Interestingly, I found a similar historic phenomena when covering the 1980′s war in Nicaragua. Behind all the slogans about "Marxismo" and freedom, the struggle between leftist Sandinistas and rightist Contras was really an extension of a longtime feud between two powerful families of land barons that began in the late 1800′s.
In the 1970′s, Marxist rebel groups began waging guerilla war against the government in Bogotá. Today, the largest of these groups, the FARC, has turned into a combination of ideological extremists, bandit army, and a major force in dealing cocaine and heroin. Hidden in the vast Amazonian forests of southern Colombia, the FARC continues to terrorize the nation, staging frequent attacks and kidnappings. FARC currently holds over 700 hostages, including two Americans who were working for the Pentagon.
Opposing FARC is the more or less democratic government of Alvaro Uribe, a hard-line right-winger who is very close to the Bush Administration and a major US ally. Uribe’s father was killed by FARC in a botched kidnapping.

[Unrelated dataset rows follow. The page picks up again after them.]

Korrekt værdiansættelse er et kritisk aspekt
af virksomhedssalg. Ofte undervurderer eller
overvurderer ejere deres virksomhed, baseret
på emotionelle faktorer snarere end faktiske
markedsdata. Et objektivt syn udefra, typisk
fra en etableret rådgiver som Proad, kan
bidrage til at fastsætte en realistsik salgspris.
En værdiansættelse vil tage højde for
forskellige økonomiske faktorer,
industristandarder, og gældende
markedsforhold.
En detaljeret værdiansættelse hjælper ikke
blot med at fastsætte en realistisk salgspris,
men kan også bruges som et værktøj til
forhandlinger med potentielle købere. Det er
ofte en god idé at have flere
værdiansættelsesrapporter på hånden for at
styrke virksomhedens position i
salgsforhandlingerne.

The army and police are unable to defeat FARC’s guerillas, who have increasingly turned to refining and transporting cocaine. Large landowners created their own private army of right-wing death squads, the AUC, with secret backing from the military and police. They have committed almost as many atrocities as FARC.
This week, Venezuela’s mercurial leader, Col. Hugo Chavez, enraged Uribe by declaring FARC "a legitimate" movement. FARC receives limited financial and moral support from European and Latin American leftists who wrongly see it as a liberation army fighting social evil and landowners. Cocaine, kidnapping and extortion supply steady income to FARC.
No one knows what to do about long-suffering Colombia. Washington backs and finances Uribe, but rightly fears getting sucked into a jungle war in Colombia. Meanwhile, Colombians continue to suffer and live in terror. Every attempt to end the war through negotiations has broken down, but there is clearly no other way to end this frightful conflict.
The US, Canada and the EU should make solving Colombia’s festering civil war a major diplomatic priority. Nicaragua and El Salvador’s civil wars offer sensible models for resolution. Both bitter, murderous conflicts were finally resolved by power sharing that has stood up remarkably well. There is a big difference, though, between these wars and Colombia: drugs.
Furious at being unable to sack Cartagena, Capt. Mansfield reportedly lay a dreaded pirate curse on Colombia. Alas, it worked.